Treasure House Curriculum Policy and Procedure

The guiding principle for curriculum at Treasure House Centers is that it is developmentally appropriate for the ages of the children. Developmentally appropriate curriculum is true to sound child development theories of how young children develop and learn. This is critical in the ever present era of “pushed down academics” for pre-school age children. Treasure House strives to provide learning experiences for children that balance what is known by experienced early childhood practitioners about teaching young children and standards based outcome expectations.  To achieve this goal Treasure House Centers utilize The Creative Curriculum for Infants, Toddlers and Preschoolers and The Emergent Curriculum for School Age children.

Creative Curriculum

The Creative Curriculum goals and objectives are contained in four domains: social/emotional development, physical development, cognitive development and language development. The Creative Curriculum objectives are sequential based on developmental steps for the early childhood years. The rationale for planning experiences is based on where the individual child is along the progression. Treasure House strives to make learning child centered based on individual needs. The Developmental Continuum component of The Creative Curriculum provides the framework for planning learning experiences.

The Creative Curriculum recognizes room arrangement and content as a teaching strategy. Twelve Interest areas supply the place and materials for children to develop skills through play, their primary vehicle for learning. The daily schedule includes active and quiet time, large and small group activities, individual and teacher directed activities and indoor and outdoor playtimes. The Creative Curriculum Weekly Planning Form consists of two sections. The learning environment section identifies the area of study and what materials can be added to the interest areas to support learning. The planning for groups section details what activities will occur and what materials are needed.

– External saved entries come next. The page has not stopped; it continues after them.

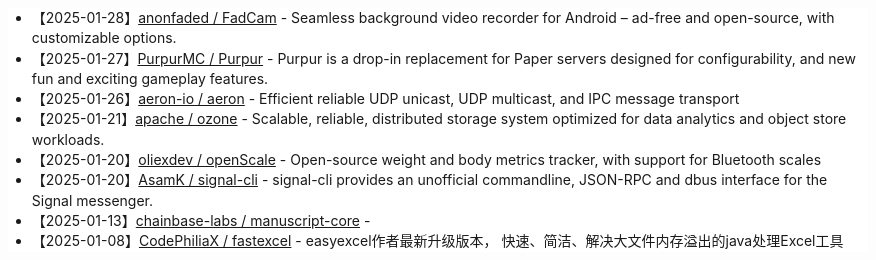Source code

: * 【2025-01-28】[anonfaded / FadCam](https://github.com/anonfaded/FadCam) - Seamless background video recorder for Android – ad-free and open-source, with customizable options.
* 【2025-01-27】[PurpurMC / Purpur](https://github.com/PurpurMC/Purpur) - Purpur is a drop-in replacement for Paper servers designed for configurability, and new fun and exciting gameplay features.
* 【2025-01-26】[aeron-io / aeron](https://github.com/aeron-io/aeron) - Efficient reliable UDP unicast, UDP multicast, and IPC message transport
* 【2025-01-21】[apache / ozone](https://github.com/apache/ozone) - Scalable, reliable, distributed storage system optimized for data analytics and object store workloads.
* 【2025-01-20】[oliexdev / openScale](https://github.com/oliexdev/openScale) - Open-source weight and body metrics tracker, with support for Bluetooth scales
* 【2025-01-20】[AsamK / signal-cli](https://github.com/AsamK/signal-cli) - signal-cli provides an unofficial commandline, JSON-RPC and dbus interface for the Signal messenger.
* 【2025-01-13】[chainbase-labs / manuscript-core](https://github.com/chainbase-labs/manuscript-core) - 
* 【2025-01-08】[CodePhiliaX / fastexcel](https://github.com/CodePhiliaX/fastexcel) - easyexcel作者最新升级版本， 快速、简洁、解决大文件内存溢出的java处理Excel工具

The Creative Curriculum defines the teacher’s role as part of an ongoing cycle of observing, guiding learning and assessing children’s learning. Teachers guide learning by preparing the interest areas for child-initiated learning, direct teaching and child – teacher interactions. Teachers can develop areas of study and projects based on children’s interests and abilities.

The Creative Curriculum encourages building a working relationship with parents to support children’s development and learning. Emphasis is placed on how to involve parents in meaningful ways that are respectful of their individual differences and constraints.

*The Creative Curriculum is aligns with the PA Learning Standards for Early Childhood.

Emergent Curriculum

Young children learn by doing, touching, experimenting, choosing, talking, and negotiating. Everything is potential curriculum for young children. Emergent curriculum is planning what happens in the classroom and the focus of learning through interaction between teachers and children, with both contributing ideas and reacting to them to build engaging and worthwhile units of study. The curriculum approach builds on interests that emerge from our daily lives with the children. The children provide the ideas that form a foundation for activities and units of study that are then prepared, organized, coordinated, and facilitated by the teachers.

Emergent curriculum describes curriculum that develops from exploring what is “socially relevant, intellectually engaging, and personally meaningful to children.  Emergent curriculum arises naturally from adult-child and child-child interactions that create “teachable moments.” It connects learning with experience and prior learning. It responds to children’s immediate interests rather than focusing on a narrow, individual, or calendar driven topic. It is process rather than product driven. The curriculum is typically implemented after an idea emerges from the group of children.

Learning centers are set up in the classrooms so that small groups and individual children can choose to explore constantly varying materials related to the study of math, science, art, and language, while teachers observe and interact with the children and the materials. In most rooms centers include a sensory table for age-appropriate experimentation with sand and water, a block center for large motor exploration, an area for use of manipulatives such as legos that encourage development of fine motor skills, a writing area and art center with a table, easels, and a changing selection of writing and drawing implements and molding materials to maintain attention, a drama/housekeeping center, and a quiet, comfortable book corner. In summer, the children often engage in large, group projects that last over many weeks both indoors and outdoors.

Teachers find creative ways to incorporate their area of study into all these areas, starting with children’s interests and needs. Each day, in each room, we set out pre-planned activities in the centers. We choose activities that are interesting, inviting, age and developmentally appropriate, open-ended and process oriented. If a particular activity is popular, teachers may choose to repeat it often (with slight variations) until the intense interest passes. There are no adult-made models to follow, no particular way to use the materials available, and (within reason) the children are able to easily modify or add to the materials to suit their own interests and needs. This freedom to act upon their own interests, in their own ways contributes to the successful development of children’s self esteem.

View curriculum as everything that happens during our time with the children. Believe that each moment offers opportunities to explore relationships and to create a community that nurtures children, teachers, and families. Each moment holds a range of feelings and interests. There are always questions to pursue, hypotheses to investigate, and discoveries to celebrate. Curriculum happens all day, in every routine, action, interaction, and rearrangement of the room.